Amidst Sinatra’s public love affair with Ava Gardner, he and Barbato permanently separated. In 1951, they officially divorced.
“Unfortunately, my married life with Frank has become most unhappy and almost unbearable,” Barbato said in a rare public statement about her relationship.
He once smashed her belongings after a mistake by a party guest
Despite their split, Sinatra and Barbato remained in each other’s lives. At one point, Sinatra hosted a party at Barbato’s California home. A reporter named Jane Hoag, who went to school with Sinatra’s daughter Nancy, leaned against a table and knocked an alabaster bird figurine to the floor, shattering it.
The 1966 article “Frank Sinatra Has a Cold” by Gay Talese (via Creative Nonfiction) noted that the room fell entirely silent when this happened.
“Sinatra’s daughter cried, ‘Oh, that was one of mother’s favorites…’ — but before she could complete the sentence, Sinatra glared at her, cutting her off, and while 40 other guests in the room all stared in silence, Sinatra walked over, quickly with his finger flicked the other alabaster bird off the table, smashing it to pieces, and then put an arm gently around Jane Hoag and said, in a way that put her completely at ease, ‘That’s OK, kid.’”

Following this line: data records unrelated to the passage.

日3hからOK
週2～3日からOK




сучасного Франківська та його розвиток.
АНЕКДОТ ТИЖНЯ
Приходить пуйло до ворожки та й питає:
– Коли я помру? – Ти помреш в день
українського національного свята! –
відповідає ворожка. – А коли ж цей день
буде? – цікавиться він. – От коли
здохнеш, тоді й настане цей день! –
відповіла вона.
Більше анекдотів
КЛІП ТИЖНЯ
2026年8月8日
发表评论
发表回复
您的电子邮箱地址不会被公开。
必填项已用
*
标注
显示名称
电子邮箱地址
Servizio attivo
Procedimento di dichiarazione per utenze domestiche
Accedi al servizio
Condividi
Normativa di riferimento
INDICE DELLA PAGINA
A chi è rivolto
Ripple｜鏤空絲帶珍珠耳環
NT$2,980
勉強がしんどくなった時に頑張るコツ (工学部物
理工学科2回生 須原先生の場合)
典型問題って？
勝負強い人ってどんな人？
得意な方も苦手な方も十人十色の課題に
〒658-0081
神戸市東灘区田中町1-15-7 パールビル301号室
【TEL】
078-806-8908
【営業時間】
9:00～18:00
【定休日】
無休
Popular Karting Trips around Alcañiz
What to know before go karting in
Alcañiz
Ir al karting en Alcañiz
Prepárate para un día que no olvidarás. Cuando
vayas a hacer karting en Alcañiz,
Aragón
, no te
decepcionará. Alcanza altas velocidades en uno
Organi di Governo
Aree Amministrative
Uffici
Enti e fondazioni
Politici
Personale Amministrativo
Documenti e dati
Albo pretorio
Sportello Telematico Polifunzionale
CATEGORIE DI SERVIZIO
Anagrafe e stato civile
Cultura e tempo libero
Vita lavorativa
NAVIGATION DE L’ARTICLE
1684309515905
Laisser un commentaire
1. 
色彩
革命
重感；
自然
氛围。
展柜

Frank Sinatra and his former wife maintained a friendly relationship after their divorce
Though she likely did not appreciate him smashing one of her favorite possessions, Sinatra and Barbato remained close even after their divorce. She instructed Sinatra’s valet George Jones on how to make her former husband’s favorite foods. She also offered advice on his romances with other women and accepted that he would sometimes come over and crash on her sofa unannounced. Barbato even threw Sinatra’s 50th birthday party.
“I didn’t do it under the pretense of thinking he’d come back,” she said. “It’s just that we had a nice association and I wanted to keep it that way.”
Barbato never remarried and remained Sinatra’s friend until his death in 1998.